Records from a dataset
::::
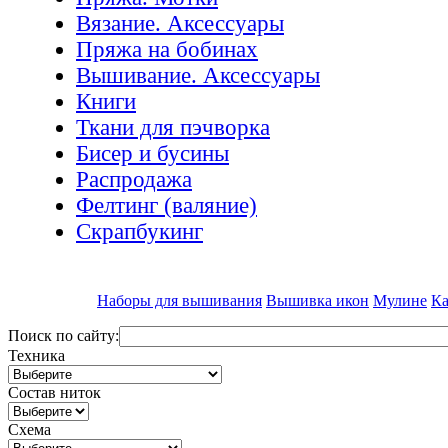
Вязание. Аксессуары
Пряжа на бобинах
Вышивание. Аксессуары
Книги
Ткани для пэчворка
Бисер и бусины
Распродажа
Фелтинг (валяние)
Скрапбукинг
Наборы для вышивания
Вышивка икон
Мулине
Ка
Поиск по сайту:
Техника
Состав ниток
Схема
::::
- **Brief**
Each record is to be copied word for word, with no images carried over.

- **Exercise solution**
Вязание. Аксессуары
Пряжа на бобинах
Вышивание. Аксессуары
Книги
Ткани для пэчворка
Бисер и бусины
Распродажа
Фелтинг (валяние)
Скрапбукинг
Наборы для вышивания
Вышивка икон
Мулине
Ка
Поиск по сайту:
Техника
Состав ниток
Схема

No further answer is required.